BEGIN Selection

Dual core AMDs (was Re: [Gllug] Recording Ogg streams?)

Chris Bell chrisbell at overview.demon.co.uk
Mon Jul 11 23:17:59 UTC 2005


On Mon 11 Jul, John Hearns wrote:
> 
> On Mon, 2005-07-11 at 22:12 +0100, John Hearns wrote:
> 
> 
> I should explain why dual-cores are a good thing.
> You get maybe 90-95% gain in performance (will depend very much
> on the application. Do your own benchmarking, that is a wetted finger
> raised in the wind figure). Same space, not much more demands on
> power and air conditioning loads.
> As lots of of customers have limited space for clusters, and can't keep 
> running in more 100 amp feeds, then dual cores will make sense for
> departmental sized clusters.
> Also a dual system will be a small 4-way SMP machine, and  I think you
> will see more people running 4-way jobs on these.
> 
> Hate to boast, but we're also due to ship eight-CPU systems to a
> university soon. Can take up to 128 gigs of RAM (if you can
> afford it!). So the day of the small SMP system is coming again.
> Such systems are costly if compared to PC server prices, but are pocket
> change if compared to old-school big iron.

END Selection

Job: Reproduce the part of the message on dual-core processors starting at "Chris Bell chrisbell" and ending at "air conditioning loads.". The items here were drawn from a source unrelated to the message on dual-core processors.

BEGIN Dataset excerpts

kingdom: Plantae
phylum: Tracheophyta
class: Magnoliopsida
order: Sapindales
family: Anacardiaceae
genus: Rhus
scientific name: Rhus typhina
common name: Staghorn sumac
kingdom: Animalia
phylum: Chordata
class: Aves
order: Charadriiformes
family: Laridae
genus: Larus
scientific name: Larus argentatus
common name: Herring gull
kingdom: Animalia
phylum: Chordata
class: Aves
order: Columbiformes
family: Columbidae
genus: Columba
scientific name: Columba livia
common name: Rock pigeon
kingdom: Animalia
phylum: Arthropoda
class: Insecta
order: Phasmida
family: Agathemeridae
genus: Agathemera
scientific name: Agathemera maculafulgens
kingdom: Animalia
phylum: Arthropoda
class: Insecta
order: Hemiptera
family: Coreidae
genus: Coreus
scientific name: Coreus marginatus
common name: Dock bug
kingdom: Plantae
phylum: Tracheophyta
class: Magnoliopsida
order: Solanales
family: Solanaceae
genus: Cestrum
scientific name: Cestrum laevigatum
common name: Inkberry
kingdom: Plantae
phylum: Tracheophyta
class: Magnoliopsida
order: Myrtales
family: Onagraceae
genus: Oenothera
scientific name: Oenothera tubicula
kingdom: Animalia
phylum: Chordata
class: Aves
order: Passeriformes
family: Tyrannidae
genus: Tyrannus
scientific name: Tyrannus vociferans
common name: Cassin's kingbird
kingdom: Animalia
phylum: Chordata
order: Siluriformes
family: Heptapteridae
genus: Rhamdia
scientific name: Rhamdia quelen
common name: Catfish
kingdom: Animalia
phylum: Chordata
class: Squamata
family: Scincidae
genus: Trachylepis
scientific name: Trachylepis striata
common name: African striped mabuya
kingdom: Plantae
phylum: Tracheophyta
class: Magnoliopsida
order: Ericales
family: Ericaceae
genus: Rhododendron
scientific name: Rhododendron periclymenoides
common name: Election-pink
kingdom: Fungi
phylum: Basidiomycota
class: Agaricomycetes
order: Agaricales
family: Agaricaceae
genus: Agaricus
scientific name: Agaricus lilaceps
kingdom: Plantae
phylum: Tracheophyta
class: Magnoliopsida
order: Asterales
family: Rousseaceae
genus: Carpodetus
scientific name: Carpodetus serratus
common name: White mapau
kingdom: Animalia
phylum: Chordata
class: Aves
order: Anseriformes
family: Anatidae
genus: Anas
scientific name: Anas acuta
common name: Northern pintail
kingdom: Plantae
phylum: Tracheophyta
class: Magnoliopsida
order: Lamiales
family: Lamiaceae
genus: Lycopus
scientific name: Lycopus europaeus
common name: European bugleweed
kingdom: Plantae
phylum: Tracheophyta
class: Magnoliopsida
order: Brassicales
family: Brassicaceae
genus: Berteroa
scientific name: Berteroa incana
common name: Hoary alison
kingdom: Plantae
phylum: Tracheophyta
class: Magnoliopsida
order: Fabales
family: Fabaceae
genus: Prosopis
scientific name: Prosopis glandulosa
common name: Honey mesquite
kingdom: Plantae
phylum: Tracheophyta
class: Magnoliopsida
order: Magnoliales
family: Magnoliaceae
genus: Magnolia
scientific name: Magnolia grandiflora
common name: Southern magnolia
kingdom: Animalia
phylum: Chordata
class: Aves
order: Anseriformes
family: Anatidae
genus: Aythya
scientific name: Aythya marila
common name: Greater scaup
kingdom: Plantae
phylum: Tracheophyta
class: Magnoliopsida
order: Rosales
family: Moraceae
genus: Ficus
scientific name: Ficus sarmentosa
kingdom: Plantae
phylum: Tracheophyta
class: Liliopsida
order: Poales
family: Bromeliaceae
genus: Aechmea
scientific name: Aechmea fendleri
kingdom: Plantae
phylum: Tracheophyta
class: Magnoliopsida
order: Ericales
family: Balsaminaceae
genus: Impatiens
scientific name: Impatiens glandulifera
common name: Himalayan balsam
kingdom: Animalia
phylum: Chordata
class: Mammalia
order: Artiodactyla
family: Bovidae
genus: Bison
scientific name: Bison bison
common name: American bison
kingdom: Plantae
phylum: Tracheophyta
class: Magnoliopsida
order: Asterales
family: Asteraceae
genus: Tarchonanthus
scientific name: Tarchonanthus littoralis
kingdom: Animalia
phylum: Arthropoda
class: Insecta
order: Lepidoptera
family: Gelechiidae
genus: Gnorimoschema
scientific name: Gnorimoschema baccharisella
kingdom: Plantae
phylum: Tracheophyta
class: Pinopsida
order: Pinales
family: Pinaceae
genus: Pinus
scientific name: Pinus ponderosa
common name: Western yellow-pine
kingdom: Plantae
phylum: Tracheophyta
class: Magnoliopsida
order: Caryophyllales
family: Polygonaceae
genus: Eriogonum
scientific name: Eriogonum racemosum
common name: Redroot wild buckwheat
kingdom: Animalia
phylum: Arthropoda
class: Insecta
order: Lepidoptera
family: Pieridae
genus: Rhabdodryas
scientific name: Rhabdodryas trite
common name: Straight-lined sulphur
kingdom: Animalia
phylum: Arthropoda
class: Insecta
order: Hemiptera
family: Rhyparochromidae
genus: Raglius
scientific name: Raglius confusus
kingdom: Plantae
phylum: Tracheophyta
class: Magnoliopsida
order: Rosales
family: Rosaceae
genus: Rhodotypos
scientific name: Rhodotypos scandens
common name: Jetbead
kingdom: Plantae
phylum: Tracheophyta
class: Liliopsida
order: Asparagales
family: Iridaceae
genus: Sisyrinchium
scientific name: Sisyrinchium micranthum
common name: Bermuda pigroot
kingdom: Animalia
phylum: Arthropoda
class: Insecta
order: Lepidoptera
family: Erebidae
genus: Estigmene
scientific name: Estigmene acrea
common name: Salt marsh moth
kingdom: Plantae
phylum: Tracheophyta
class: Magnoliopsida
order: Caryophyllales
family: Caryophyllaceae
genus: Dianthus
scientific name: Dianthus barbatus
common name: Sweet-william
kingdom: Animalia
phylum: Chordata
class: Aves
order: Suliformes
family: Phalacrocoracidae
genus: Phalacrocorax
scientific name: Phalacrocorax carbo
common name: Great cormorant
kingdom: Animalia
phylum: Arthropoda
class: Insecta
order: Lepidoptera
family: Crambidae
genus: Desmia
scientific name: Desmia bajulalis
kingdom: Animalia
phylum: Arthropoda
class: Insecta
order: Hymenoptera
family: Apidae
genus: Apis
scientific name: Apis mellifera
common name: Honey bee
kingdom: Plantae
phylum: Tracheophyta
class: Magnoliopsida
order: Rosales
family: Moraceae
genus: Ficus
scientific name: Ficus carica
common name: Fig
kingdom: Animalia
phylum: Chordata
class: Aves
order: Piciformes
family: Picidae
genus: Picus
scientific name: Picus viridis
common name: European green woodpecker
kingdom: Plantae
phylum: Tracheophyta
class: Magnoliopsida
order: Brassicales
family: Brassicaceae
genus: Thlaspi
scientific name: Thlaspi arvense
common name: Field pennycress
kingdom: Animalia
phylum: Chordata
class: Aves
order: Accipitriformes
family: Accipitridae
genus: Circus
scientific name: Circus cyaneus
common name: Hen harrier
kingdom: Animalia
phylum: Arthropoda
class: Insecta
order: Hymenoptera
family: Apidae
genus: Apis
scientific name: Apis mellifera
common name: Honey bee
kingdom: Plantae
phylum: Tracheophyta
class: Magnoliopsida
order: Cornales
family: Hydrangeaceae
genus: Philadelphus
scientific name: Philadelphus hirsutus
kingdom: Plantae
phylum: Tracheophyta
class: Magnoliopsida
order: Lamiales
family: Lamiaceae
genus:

END Dataset excerpts

Complete response:
Chris Bell chrisbell at overview.demon.co.uk
Mon Jul 11 23:17:59 UTC 2005


On Mon 11 Jul, John Hearns wrote:
> 
> On Mon, 2005-07-11 at 22:12 +0100, John Hearns wrote:
> 
> 
> I should explain why dual-cores are a good thing.
> You get maybe 90-95% gain in performance (will depend very much
> on the application. Do your own benchmarking, that is a wetted finger
> raised in the wind figure). Same space, not much more demands on
> power and air conditioning loads.